§ **Per-instance keypoint data**

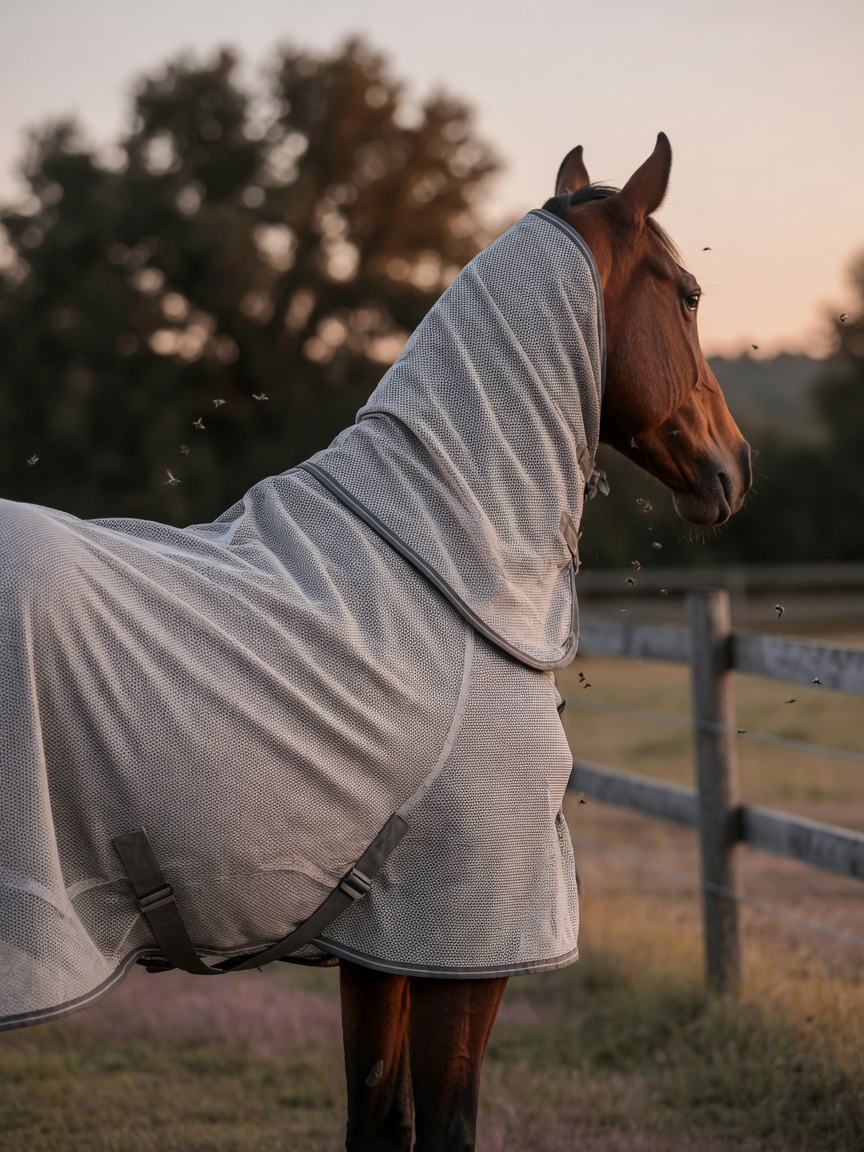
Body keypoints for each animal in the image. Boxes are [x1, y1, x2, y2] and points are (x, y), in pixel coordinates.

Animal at [0, 133, 750, 1151]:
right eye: (689, 294)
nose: (736, 466)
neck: (451, 564)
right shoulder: (466, 946)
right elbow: (444, 1126)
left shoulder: (384, 944)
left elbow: (377, 1116)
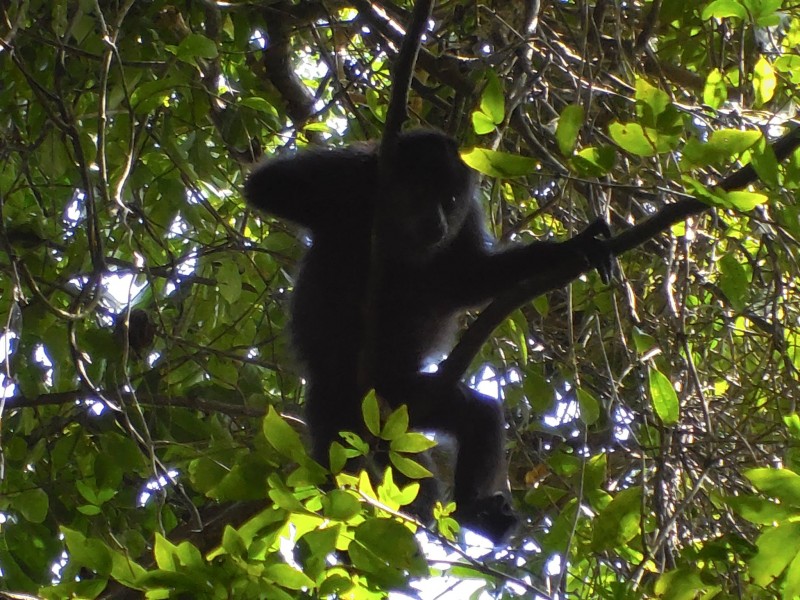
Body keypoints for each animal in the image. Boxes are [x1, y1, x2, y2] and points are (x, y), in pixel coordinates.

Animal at [245, 131, 612, 544]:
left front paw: (573, 247)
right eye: (420, 192)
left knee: (477, 413)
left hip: (408, 403)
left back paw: (473, 512)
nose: (437, 221)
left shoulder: (466, 219)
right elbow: (267, 185)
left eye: (449, 200)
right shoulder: (349, 170)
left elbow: (468, 277)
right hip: (343, 401)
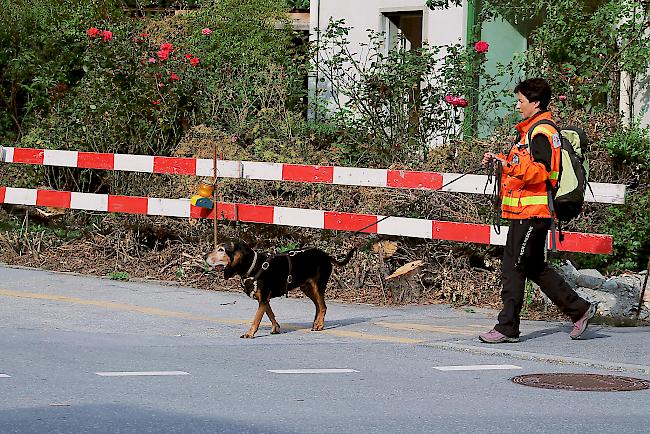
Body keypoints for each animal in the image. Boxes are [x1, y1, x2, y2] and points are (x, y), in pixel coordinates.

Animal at [205, 241, 354, 340]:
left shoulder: (263, 299)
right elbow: (270, 314)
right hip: (307, 288)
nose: (204, 256)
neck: (254, 266)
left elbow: (256, 319)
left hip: (318, 286)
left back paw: (319, 325)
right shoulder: (264, 299)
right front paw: (276, 328)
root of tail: (325, 255)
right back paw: (315, 323)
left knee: (323, 307)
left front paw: (250, 334)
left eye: (221, 250)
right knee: (318, 306)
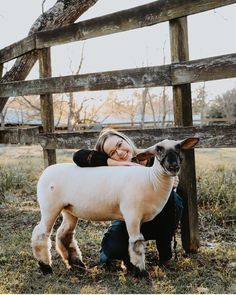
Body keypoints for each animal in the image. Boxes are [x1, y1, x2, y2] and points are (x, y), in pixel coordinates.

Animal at [30, 138, 198, 276]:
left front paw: (130, 266)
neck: (151, 180)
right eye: (158, 149)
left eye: (179, 147)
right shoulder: (132, 213)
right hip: (50, 206)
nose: (173, 166)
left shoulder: (135, 217)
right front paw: (141, 272)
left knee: (64, 234)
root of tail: (46, 171)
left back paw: (77, 265)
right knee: (40, 233)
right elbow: (137, 242)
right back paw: (46, 267)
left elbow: (130, 242)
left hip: (69, 209)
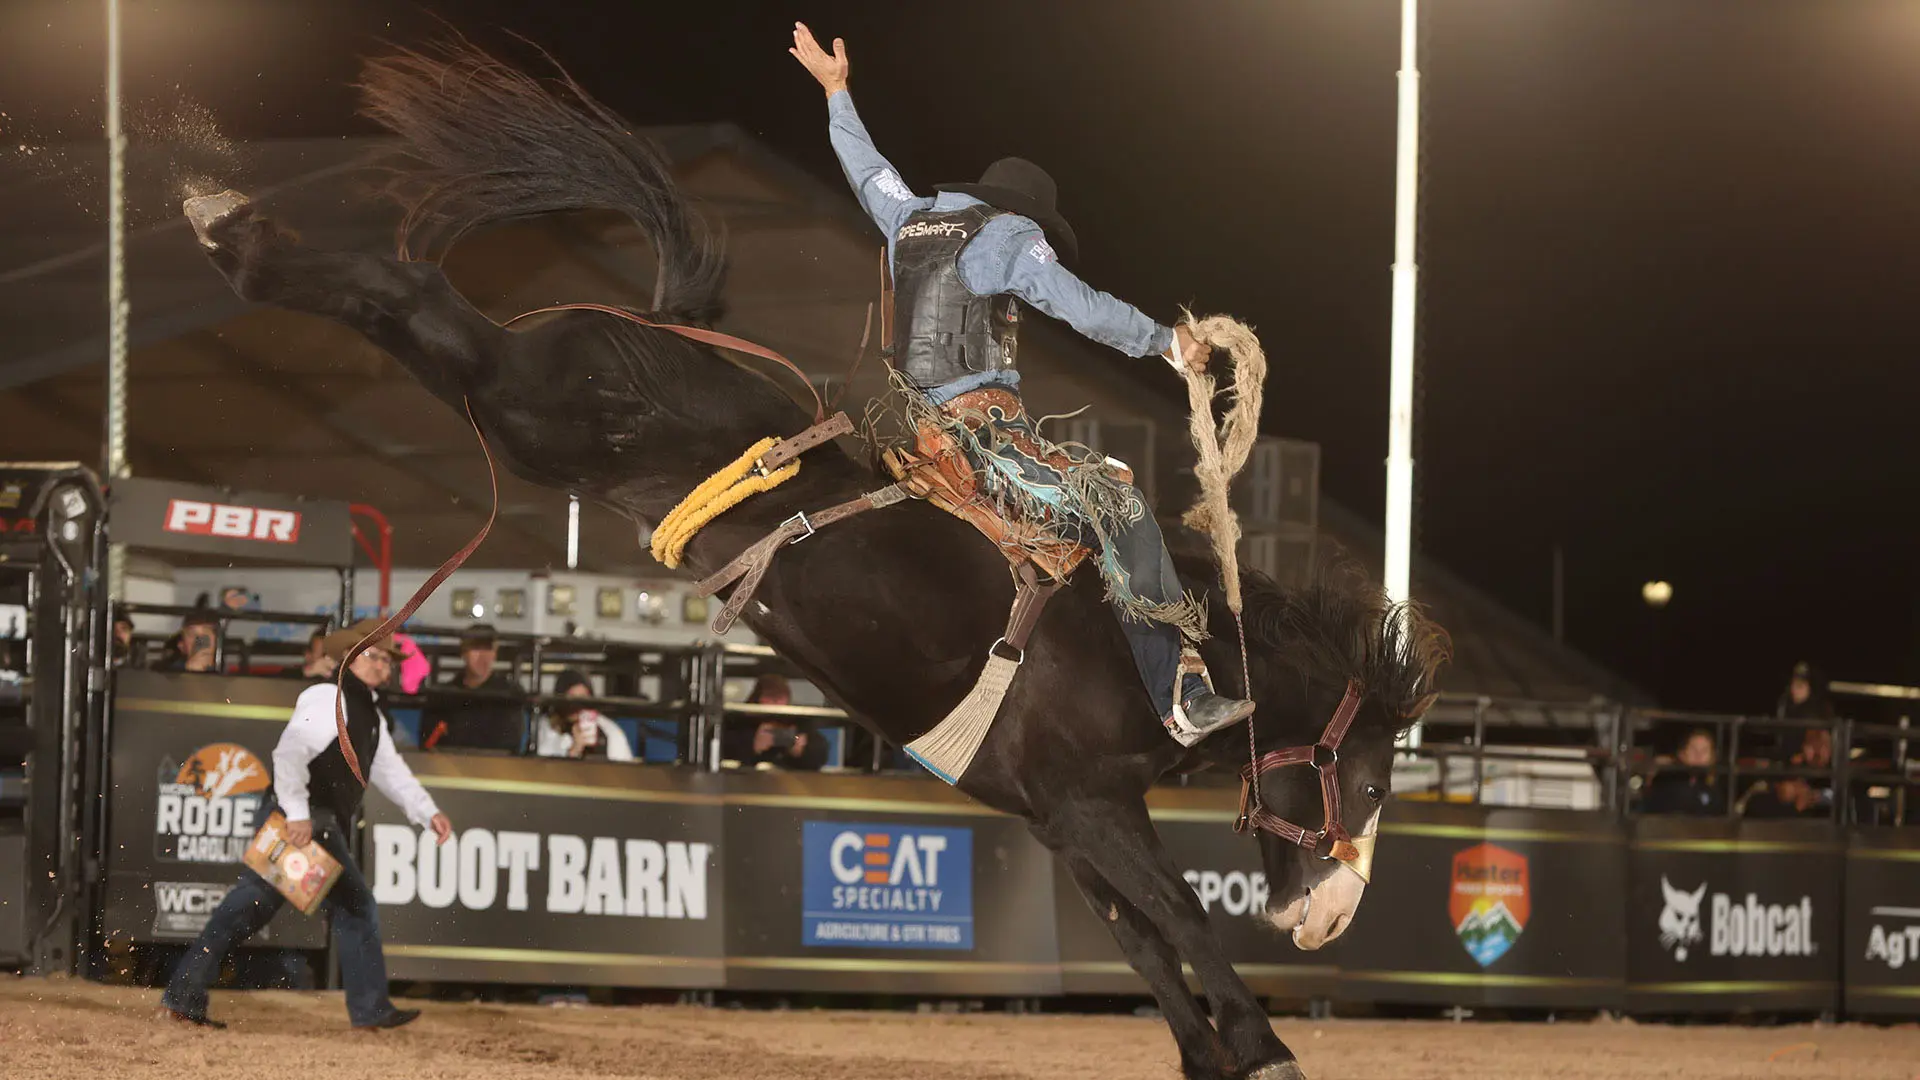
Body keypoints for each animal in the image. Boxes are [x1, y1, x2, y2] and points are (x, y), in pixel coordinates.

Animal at [180, 42, 1443, 1076]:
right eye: (1378, 781)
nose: (1329, 921)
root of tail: (655, 327)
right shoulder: (1094, 804)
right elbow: (1180, 920)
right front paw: (1267, 1047)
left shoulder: (1061, 820)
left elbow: (1138, 944)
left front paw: (1214, 1052)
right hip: (535, 401)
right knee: (414, 302)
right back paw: (228, 225)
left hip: (531, 416)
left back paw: (223, 220)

§ **What the task asks**
Extract the part of the records that opens with the line containing "right front paw: (276, 328)" and closes with the line containing "right elbow: (1180, 920)". Take only those lines, exactly, and no pictures.

§ **Task solution**
right front paw: (276, 328)
root of tail: (325, 255)
right back paw: (315, 323)
left knee: (323, 307)
left front paw: (250, 334)
left eye: (221, 250)
right knee: (318, 306)
Body keypoints for each animal in the image. Boxes are [x1, y1, x2, y2] and points are (x, y), in pixel coordinates.

Animal at [30, 138, 198, 276]:
left front paw: (130, 266)
neck: (151, 180)
right eye: (158, 149)
left eye: (179, 147)
right shoulder: (132, 213)
right hip: (50, 206)
nose: (173, 166)
left shoulder: (135, 217)
right front paw: (141, 272)
left knee: (64, 234)
root of tail: (46, 171)
left back paw: (77, 265)
right knee: (40, 233)
right elbow: (137, 242)
right back paw: (46, 267)
left elbow: (130, 242)
left hip: (69, 209)
Body keypoints for each animal in the image. Boxes are [x1, y1, x2, y2] and points are (x, y), in pixel coordinates.

Animal at [180, 42, 1443, 1076]:
right eye: (1378, 781)
nose: (1329, 921)
root of tail: (655, 327)
right shoulder: (1094, 804)
right elbow: (1180, 920)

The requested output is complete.